▶ **WHAT IS EXPECTED**
Nothing beyond the line containing "right hip: (82, 289)" is to be printed; print exactly each line from the start of the records below through that line, leaving out pictures.
── DATA TO EXAMINE ──
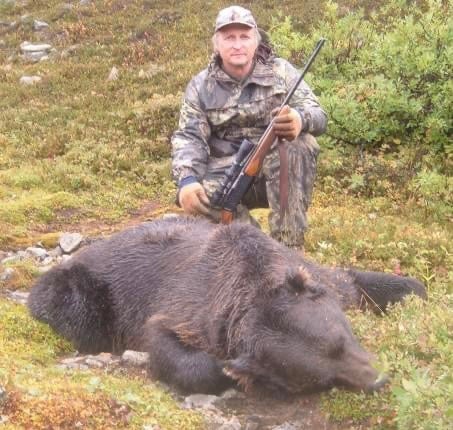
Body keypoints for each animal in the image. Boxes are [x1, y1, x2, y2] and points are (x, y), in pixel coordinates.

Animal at [27, 218, 424, 396]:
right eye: (324, 380)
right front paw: (228, 372)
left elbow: (358, 282)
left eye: (341, 340)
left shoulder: (316, 275)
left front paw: (411, 292)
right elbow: (165, 342)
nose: (379, 378)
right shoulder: (188, 310)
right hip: (82, 289)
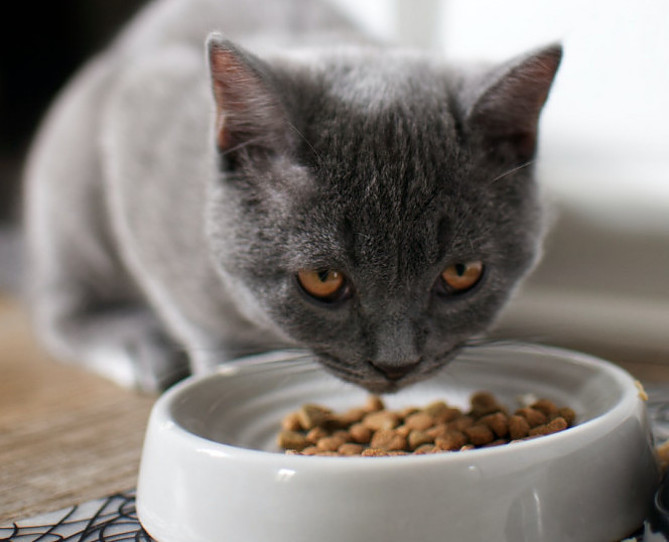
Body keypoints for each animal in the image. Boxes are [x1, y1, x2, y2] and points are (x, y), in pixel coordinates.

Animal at [23, 0, 560, 394]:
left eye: (461, 273)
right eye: (322, 279)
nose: (396, 365)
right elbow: (201, 321)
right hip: (71, 181)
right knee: (59, 308)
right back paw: (135, 346)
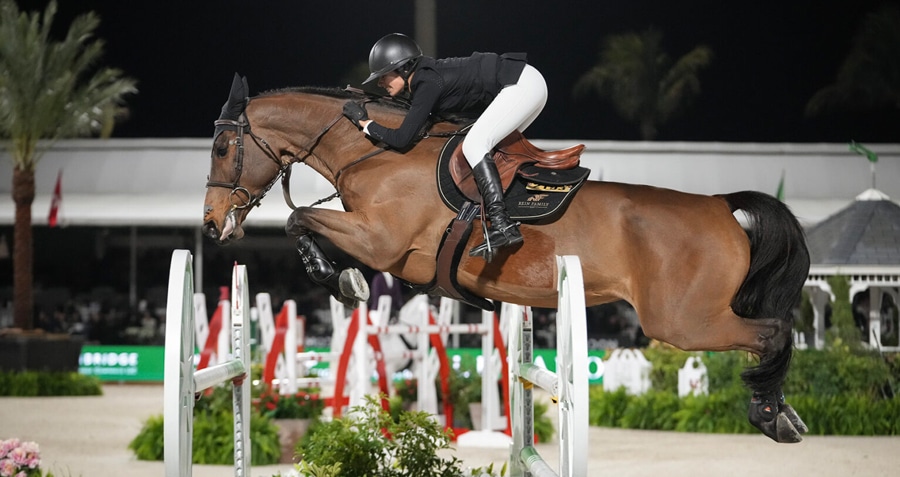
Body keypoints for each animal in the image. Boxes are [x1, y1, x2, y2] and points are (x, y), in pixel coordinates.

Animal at [202, 74, 811, 443]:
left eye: (223, 148)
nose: (211, 222)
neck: (374, 152)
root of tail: (720, 204)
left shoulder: (382, 243)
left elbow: (298, 219)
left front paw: (340, 279)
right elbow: (300, 220)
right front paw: (340, 278)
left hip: (683, 322)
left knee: (772, 332)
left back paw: (768, 413)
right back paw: (780, 412)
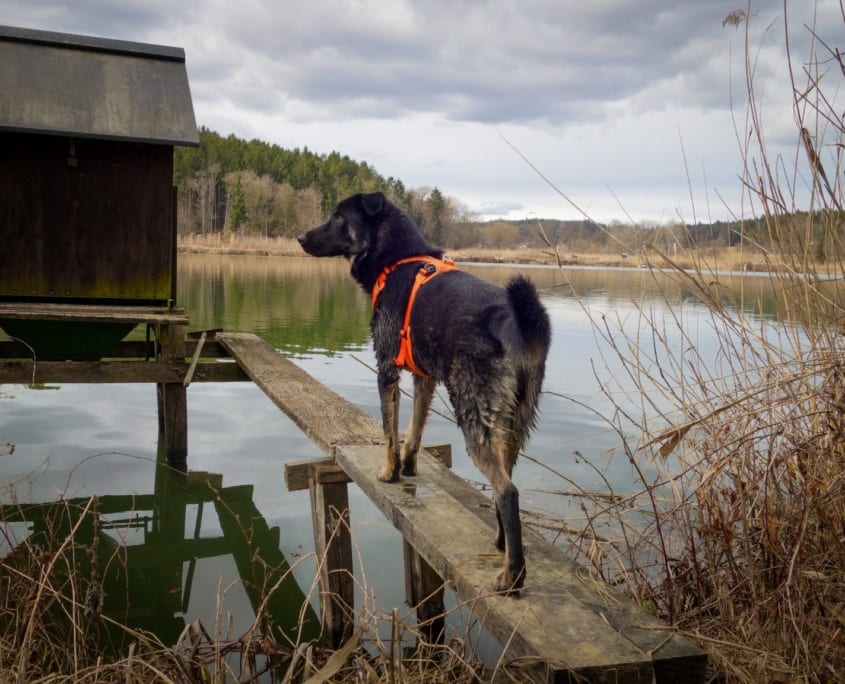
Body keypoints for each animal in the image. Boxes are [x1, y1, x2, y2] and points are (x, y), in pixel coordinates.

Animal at [300, 191, 552, 592]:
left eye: (339, 217)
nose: (301, 238)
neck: (398, 259)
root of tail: (511, 321)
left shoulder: (386, 367)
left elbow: (389, 432)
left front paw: (389, 472)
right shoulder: (425, 378)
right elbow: (414, 429)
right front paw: (408, 465)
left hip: (475, 414)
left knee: (508, 491)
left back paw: (512, 574)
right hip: (514, 425)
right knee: (507, 485)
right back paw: (502, 544)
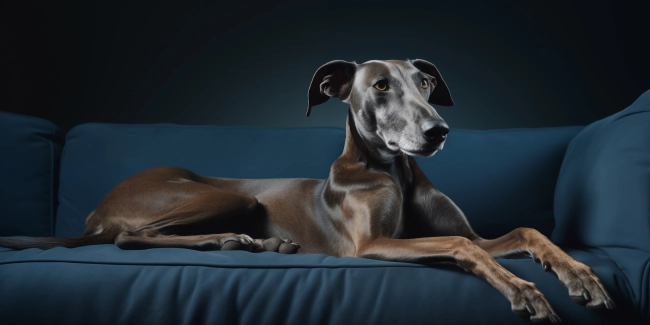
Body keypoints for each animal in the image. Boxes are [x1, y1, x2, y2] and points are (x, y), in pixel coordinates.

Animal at [0, 58, 612, 322]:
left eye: (425, 82)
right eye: (380, 85)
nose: (437, 132)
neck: (392, 171)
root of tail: (95, 214)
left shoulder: (480, 236)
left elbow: (525, 232)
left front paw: (579, 275)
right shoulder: (369, 248)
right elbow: (462, 248)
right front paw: (523, 290)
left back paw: (254, 244)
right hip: (226, 195)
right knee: (131, 239)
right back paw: (239, 242)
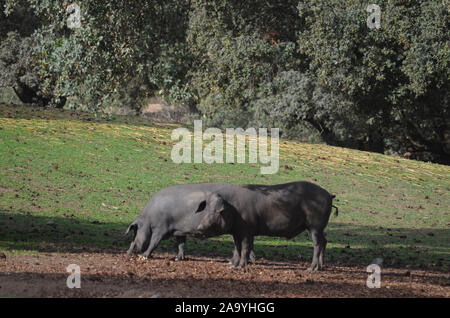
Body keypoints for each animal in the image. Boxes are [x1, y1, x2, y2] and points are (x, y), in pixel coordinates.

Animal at [125, 183, 255, 262]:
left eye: (136, 231)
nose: (128, 251)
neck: (149, 219)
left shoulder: (161, 228)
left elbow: (154, 242)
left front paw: (144, 256)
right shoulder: (179, 231)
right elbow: (181, 244)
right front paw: (178, 259)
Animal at [194, 183, 338, 270]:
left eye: (216, 211)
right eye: (206, 208)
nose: (199, 228)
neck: (233, 209)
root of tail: (329, 195)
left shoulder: (248, 230)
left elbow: (245, 247)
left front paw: (241, 267)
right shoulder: (236, 232)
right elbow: (237, 247)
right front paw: (233, 265)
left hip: (315, 226)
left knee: (318, 243)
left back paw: (311, 269)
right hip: (320, 228)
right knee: (325, 241)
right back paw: (320, 267)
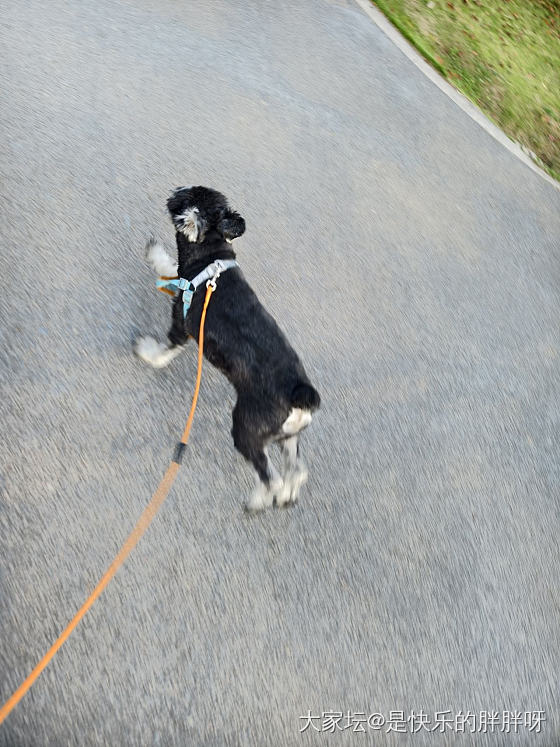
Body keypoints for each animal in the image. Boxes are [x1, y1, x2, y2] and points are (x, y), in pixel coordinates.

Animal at [135, 186, 320, 512]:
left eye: (186, 196)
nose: (175, 189)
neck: (212, 261)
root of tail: (299, 395)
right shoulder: (183, 280)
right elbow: (170, 267)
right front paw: (156, 254)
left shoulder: (182, 324)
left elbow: (165, 352)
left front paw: (148, 352)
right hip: (287, 437)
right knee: (296, 470)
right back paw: (286, 496)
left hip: (246, 429)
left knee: (270, 475)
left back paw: (259, 499)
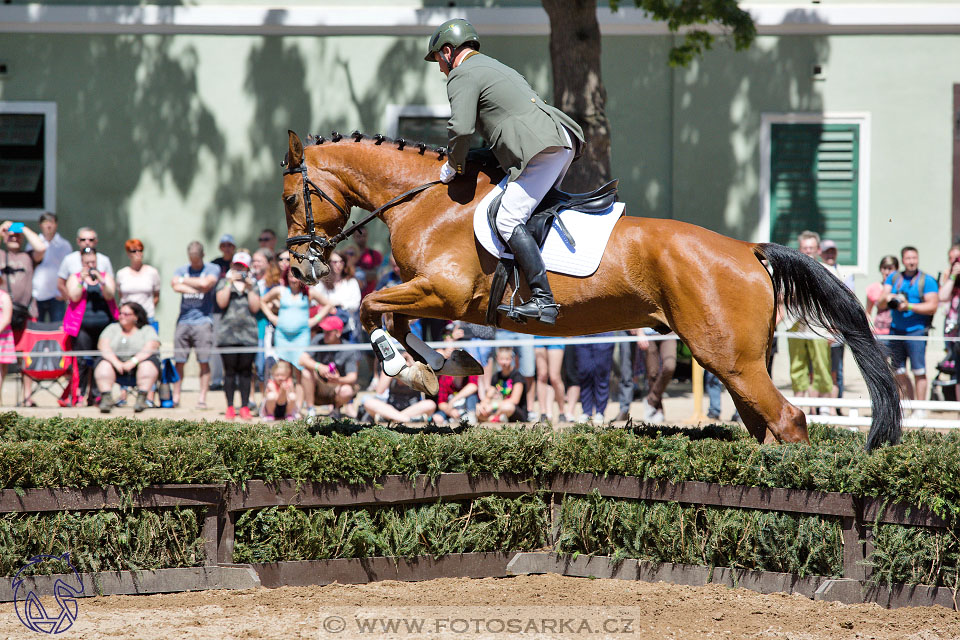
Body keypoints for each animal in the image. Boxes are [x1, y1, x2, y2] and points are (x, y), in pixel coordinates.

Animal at [280, 130, 900, 450]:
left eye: (290, 198)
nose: (300, 268)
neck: (426, 200)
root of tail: (748, 250)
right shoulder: (427, 292)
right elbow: (395, 319)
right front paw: (440, 367)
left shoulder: (443, 292)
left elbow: (369, 307)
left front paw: (404, 368)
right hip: (733, 362)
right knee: (764, 427)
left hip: (729, 357)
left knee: (789, 421)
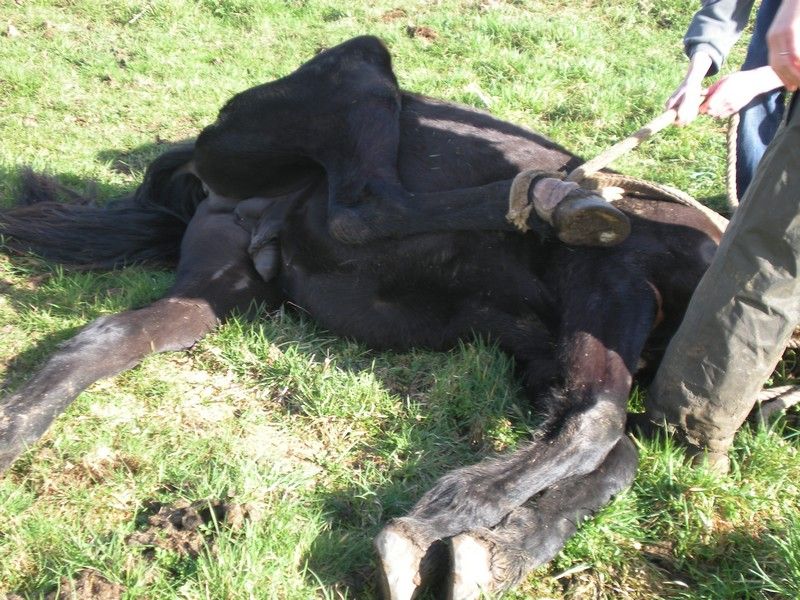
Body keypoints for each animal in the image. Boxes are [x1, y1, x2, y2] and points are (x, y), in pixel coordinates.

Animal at [0, 36, 722, 599]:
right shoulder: (608, 283)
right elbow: (597, 428)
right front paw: (432, 528)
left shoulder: (549, 355)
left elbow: (608, 452)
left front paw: (493, 554)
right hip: (358, 70)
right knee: (365, 206)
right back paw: (556, 197)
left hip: (217, 288)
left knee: (108, 338)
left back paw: (15, 429)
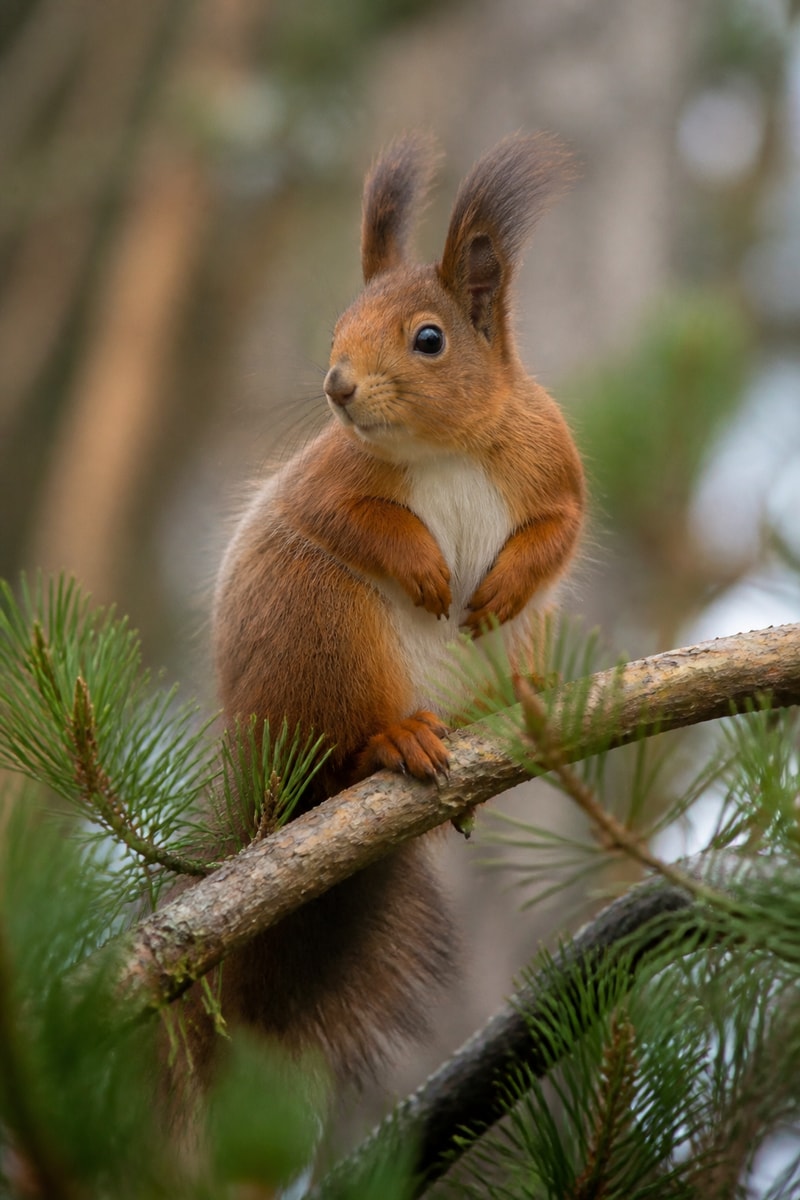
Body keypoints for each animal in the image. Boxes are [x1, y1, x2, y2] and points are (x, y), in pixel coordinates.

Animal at [208, 132, 586, 1085]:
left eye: (429, 339)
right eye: (338, 326)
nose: (338, 386)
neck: (445, 446)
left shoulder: (553, 465)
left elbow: (559, 531)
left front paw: (500, 587)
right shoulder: (327, 479)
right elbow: (349, 521)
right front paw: (423, 571)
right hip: (325, 633)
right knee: (342, 758)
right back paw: (393, 742)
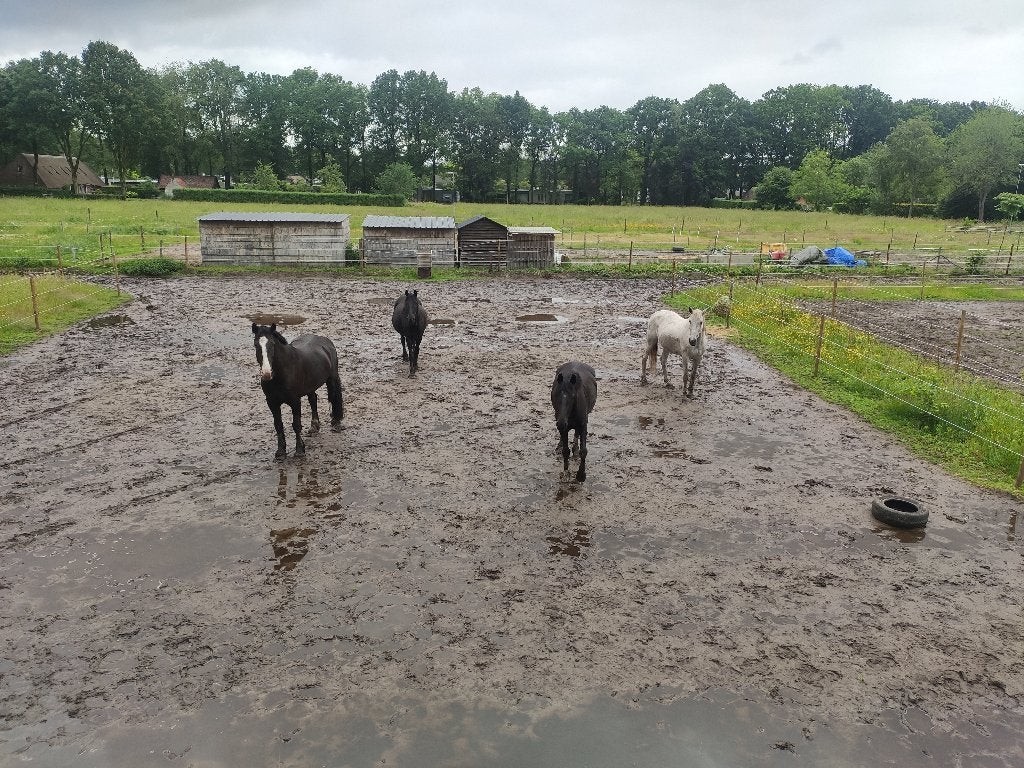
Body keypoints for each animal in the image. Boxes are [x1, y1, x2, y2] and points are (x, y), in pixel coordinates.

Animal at [252, 323, 344, 458]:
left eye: (272, 344)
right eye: (256, 344)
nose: (267, 374)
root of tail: (324, 340)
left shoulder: (295, 401)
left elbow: (296, 425)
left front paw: (299, 450)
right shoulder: (272, 403)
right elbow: (278, 425)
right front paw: (280, 452)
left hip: (332, 378)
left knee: (334, 396)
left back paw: (336, 423)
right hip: (310, 386)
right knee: (313, 400)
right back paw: (314, 426)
───
▶ **ANSWER TO THIS PROBLEM**
Body keypoints for each animal in the image. Boxes are [x1, y1, x2, y2] and points are (x, y), in pixel coordinates.

Animal at [27, 218, 424, 396]:
right eye: (324, 380)
right front paw: (228, 372)
left elbow: (358, 282)
left eye: (341, 340)
left shoulder: (316, 275)
left front paw: (411, 292)
right elbow: (165, 342)
nose: (379, 378)
right shoulder: (188, 310)
right hip: (82, 289)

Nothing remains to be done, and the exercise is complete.